Official title A Phase II Evaluation of Metformin, Targeting Cancer Stem Cells for the Prevention of Relapse in Patients With Stage IIC/III/IV Ovarian, Fallopian Tube, and Primary Peritoneal Cancer
Principal investigator Ronald J. Buckanovich, MD, PhD
Description Despite 70% remission rates with surgery and chemotherapy, the majority of patients with stage III/IV ovarian cancer will relapse and die of their disease. This is consistent with a cancer stem cell (CSC) model in which a few residual treatment resistant stem cells persist and initiate disease recurrence. Laboratory studies indicate therapies targeting CSC will greatly improve cancer outcomes. We have recently characterized a population of CSC in ovarian cancer. Importantly, similar to that observed in breast cancer, we have found that the diabetes drug metformin can restrict ovarian CSC growth and proliferation. In addition metformin increases tumor cell sensitivity to chemotherapy. Consistent with this, epidemiologic studies demonstrate that diabetic patients with ovarian cancer taking metformin have better outcomes than those not taking metformin. However, metformin has not been tested as an anti-cancer stem cell agent in ovarian cancer. Thus we propose to perform a phase II clinical trial using metformin as an anti-cancer stem cell agent in ovarian cancer patients. Patients who plan to receive primary surgical debulking will initiate metformin therapy prior to surgery and then continue after surgery along with chemotherapy. Patients who will be treated neoadjuvantly will initiate metformin with chemotherapy prior to surgery and then continue both metformin and chemotherapy after surgery. Tumor specimens will be acquired for all patients at the time of primary surgery. The primary objective of this study will be to determine if metformin improves the recurrence-free survival (RFS) of patients relative to historical controls. Secondary objectives of this study will be: (a) to compare the amount of CSC in primary tumor specimens in metformin treated patients versus matched controls from our tumor bank, (b) to determine if metformin improves overall survival relative to historical controls, (c) to confirm the safety of metformin in non-diabetic ovarian cancer patients, and (d) as laboratory studies indicate that metformin is most active in p53 mutant cells and p53 is mutated in ~50% of ovarian cancers, we will assess whether response rates correlate with p53 mutation status.

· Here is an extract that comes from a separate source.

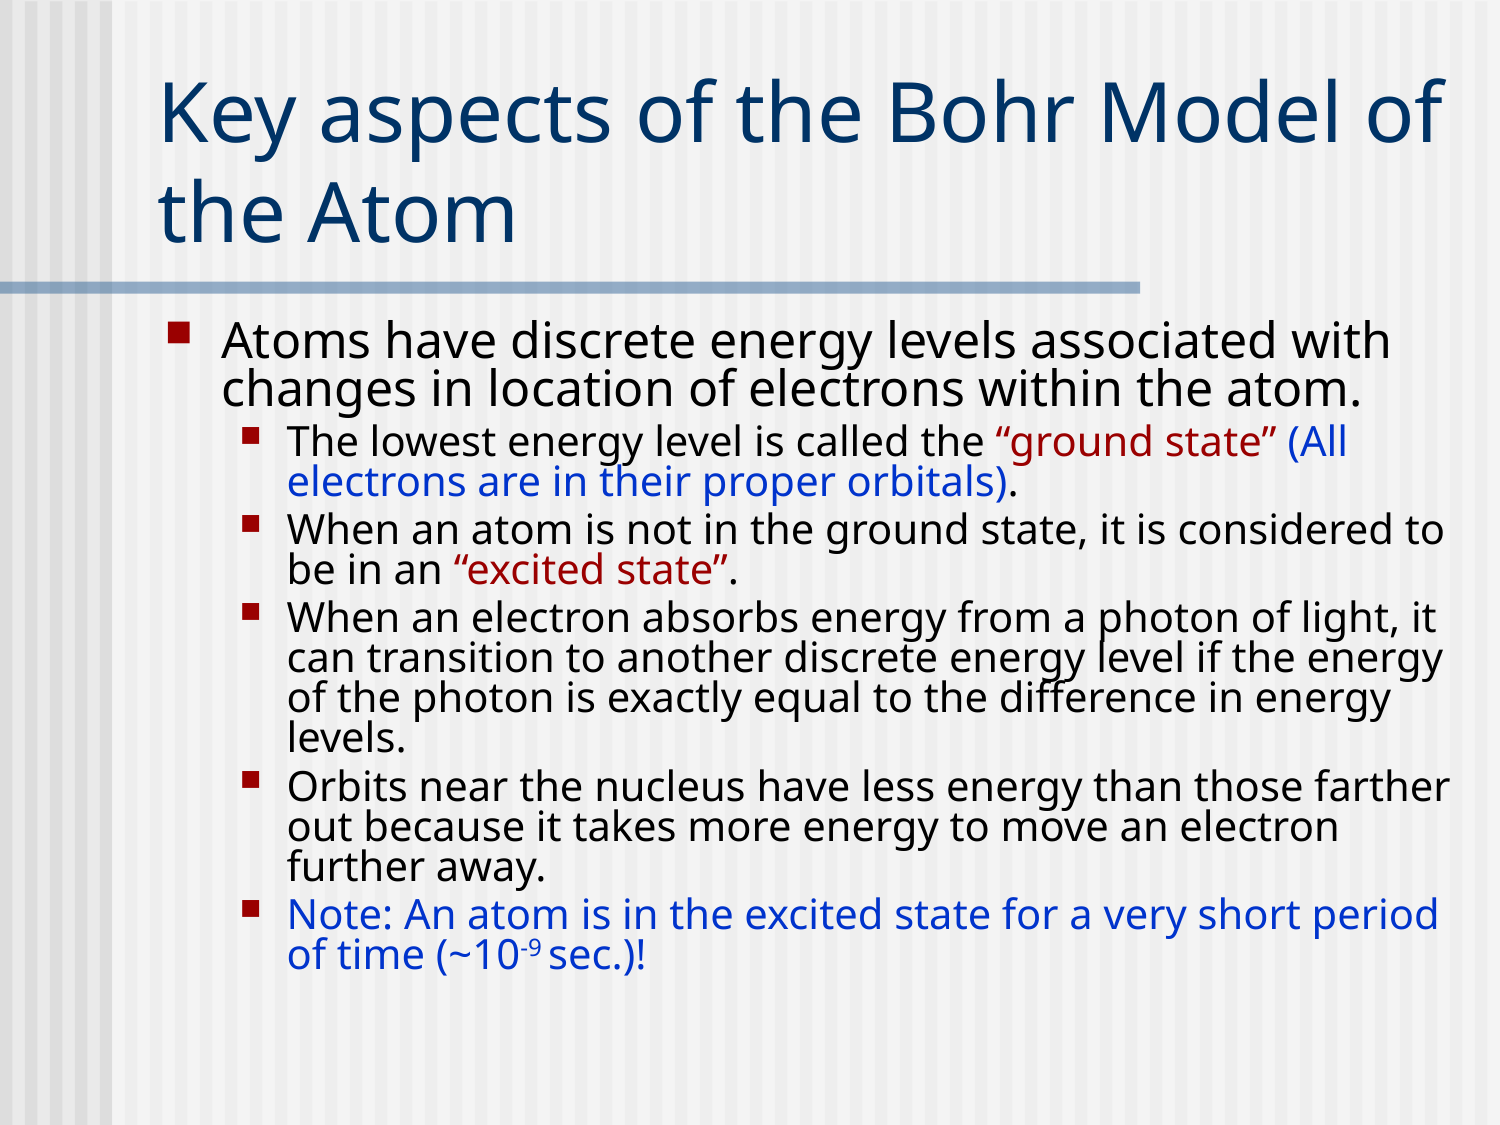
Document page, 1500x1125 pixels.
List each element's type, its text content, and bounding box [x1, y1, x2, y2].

If successful, this well tolerated FDA approved drug could be immediately translated into phase III trials and impact patient outcomes.
Trial information was received from ClinicalTrials.gov and was last updated in June 2016.
Information provided to ClinicalTrials.gov by University of Michigan Cancer Center.
Location data was received from the National Cancer Institute and was last updated in September 2016.